◆ **What is required**
Reproduce the passage about the museum's unveiling of the tyrannosaurus skeleton word for word.
─── Page text
Osborn, finally free of the feeling that he was forever stuck in the wake of the Carnegie Museum, could not contain his sense of triumph. “This skeleton is the finest single exhibit in the department; its mounting technique is considered exceptionally good,—and of its kind unequaled; and the scientific value and popular interest are enhanced by the extreme rarity of these skeletons, their gigantic size and the fierce and predatory character of the animal,” he boasted in that year’s annual report.
Thousands of visitors stood outside the museum each day waiting their turn to view the beast, undeterred by neither the chilly weather nor the long lines. When it was their turn to marvel at the completed mount, many invariably stepped back in fright, utterly unprepared for the shock of staring up at a towering carnivore. Newspapers across the country covered the unveiling in breathless tones, as if unable to look away from the reappearance of a long-dead monster. Most articles focused on the grim specifics of the beast: the length of its teeth, the weight of its jaws, the ferocity of its appetite. The New York Herald devoted a full page of photographs to the new exhibit. “Behold the tyrano as he must have looked in life—except, of course, for the usual upholstering of flesh and hide,” it noted. “Books tell us that the carnivorous dinosaurus tyrranosaurus [sic] was a flesh-eating reptile with the tendencies of a tyrant. You better believe it.”
──────
─── Information shown
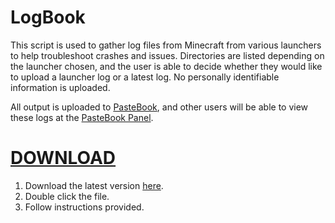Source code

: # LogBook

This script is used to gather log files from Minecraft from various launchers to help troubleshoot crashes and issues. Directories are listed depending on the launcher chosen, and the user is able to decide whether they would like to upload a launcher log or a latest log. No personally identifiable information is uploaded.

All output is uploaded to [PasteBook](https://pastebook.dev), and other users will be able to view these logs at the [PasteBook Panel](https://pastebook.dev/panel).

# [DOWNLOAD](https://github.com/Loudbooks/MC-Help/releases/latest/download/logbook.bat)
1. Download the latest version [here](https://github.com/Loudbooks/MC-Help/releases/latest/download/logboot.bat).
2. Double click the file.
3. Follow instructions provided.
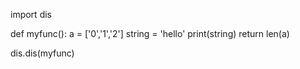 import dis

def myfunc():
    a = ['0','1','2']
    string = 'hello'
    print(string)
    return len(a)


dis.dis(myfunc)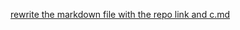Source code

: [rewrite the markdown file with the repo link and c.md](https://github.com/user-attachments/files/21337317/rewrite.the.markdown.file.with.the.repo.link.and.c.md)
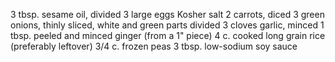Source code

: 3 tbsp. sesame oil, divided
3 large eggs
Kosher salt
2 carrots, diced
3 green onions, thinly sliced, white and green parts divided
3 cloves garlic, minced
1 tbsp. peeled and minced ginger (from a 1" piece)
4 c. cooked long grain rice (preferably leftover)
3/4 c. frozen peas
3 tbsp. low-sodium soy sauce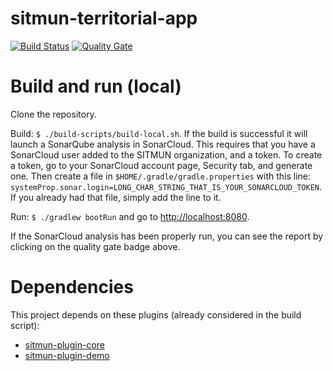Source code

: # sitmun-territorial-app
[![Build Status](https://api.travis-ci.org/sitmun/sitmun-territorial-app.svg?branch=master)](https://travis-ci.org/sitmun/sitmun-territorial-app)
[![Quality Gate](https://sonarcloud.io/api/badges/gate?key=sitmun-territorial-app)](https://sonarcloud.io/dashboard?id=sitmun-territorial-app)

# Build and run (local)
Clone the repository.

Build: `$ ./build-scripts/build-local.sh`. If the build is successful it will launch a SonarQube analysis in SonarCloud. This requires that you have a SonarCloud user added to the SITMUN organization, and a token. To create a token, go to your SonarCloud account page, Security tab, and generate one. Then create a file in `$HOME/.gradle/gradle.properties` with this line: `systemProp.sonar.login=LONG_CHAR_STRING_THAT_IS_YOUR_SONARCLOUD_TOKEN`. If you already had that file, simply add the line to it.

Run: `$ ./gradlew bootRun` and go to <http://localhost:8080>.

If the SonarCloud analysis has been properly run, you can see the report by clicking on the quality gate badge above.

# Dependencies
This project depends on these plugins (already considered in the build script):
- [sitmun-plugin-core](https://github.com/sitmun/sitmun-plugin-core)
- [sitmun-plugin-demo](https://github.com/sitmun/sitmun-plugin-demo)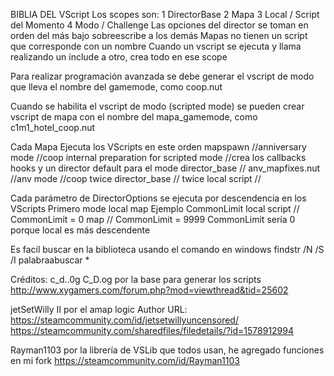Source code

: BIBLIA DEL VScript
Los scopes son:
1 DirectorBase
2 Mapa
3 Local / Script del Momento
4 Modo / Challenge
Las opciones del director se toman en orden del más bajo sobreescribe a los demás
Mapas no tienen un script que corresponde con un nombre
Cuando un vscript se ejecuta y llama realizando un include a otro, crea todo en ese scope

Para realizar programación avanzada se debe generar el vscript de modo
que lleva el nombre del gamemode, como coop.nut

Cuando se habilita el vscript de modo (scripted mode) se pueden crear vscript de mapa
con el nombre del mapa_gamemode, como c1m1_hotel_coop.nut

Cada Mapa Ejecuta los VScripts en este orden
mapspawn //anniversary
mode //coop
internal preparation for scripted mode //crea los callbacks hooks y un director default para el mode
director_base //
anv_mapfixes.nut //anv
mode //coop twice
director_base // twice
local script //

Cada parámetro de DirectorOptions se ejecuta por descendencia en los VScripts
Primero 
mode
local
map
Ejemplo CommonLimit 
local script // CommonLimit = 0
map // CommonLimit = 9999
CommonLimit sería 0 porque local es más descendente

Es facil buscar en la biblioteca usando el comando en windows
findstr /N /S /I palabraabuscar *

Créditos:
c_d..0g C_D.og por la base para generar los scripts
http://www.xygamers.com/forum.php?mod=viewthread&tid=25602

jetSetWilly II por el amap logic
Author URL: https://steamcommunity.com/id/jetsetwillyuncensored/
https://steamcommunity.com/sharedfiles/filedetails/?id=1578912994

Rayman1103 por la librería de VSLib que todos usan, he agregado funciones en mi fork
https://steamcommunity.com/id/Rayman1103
──────
◆ **Solution below**
Osborn, finally free of the feeling that he was forever stuck in the wake of the Carnegie Museum, could not contain his sense of triumph. “This skeleton is the finest single exhibit in the department; its mounting technique is considered exceptionally good,—and of its kind unequaled; and the scientific value and popular interest are enhanced by the extreme rarity of these skeletons, their gigantic size and the fierce and predatory character of the animal,” he boasted in that year’s annual report.
Thousands of visitors stood outside the museum each day waiting their turn to view the beast, undeterred by neither the chilly weather nor the long lines. When it was their turn to marvel at the completed mount, many invariably stepped back in fright, utterly unprepared for the shock of staring up at a towering carnivore. Newspapers across the country covered the unveiling in breathless tones, as if unable to look away from the reappearance of a long-dead monster. Most articles focused on the grim specifics of the beast: the length of its teeth, the weight of its jaws, the ferocity of its appetite. The New York Herald devoted a full page of photographs to the new exhibit. “Behold the tyrano as he must have looked in life—except, of course, for the usual upholstering of flesh and hide,” it noted. “Books tell us that the carnivorous dinosaurus tyrranosaurus [sic] was a flesh-eating reptile with the tendencies of a tyrant. You better believe it.”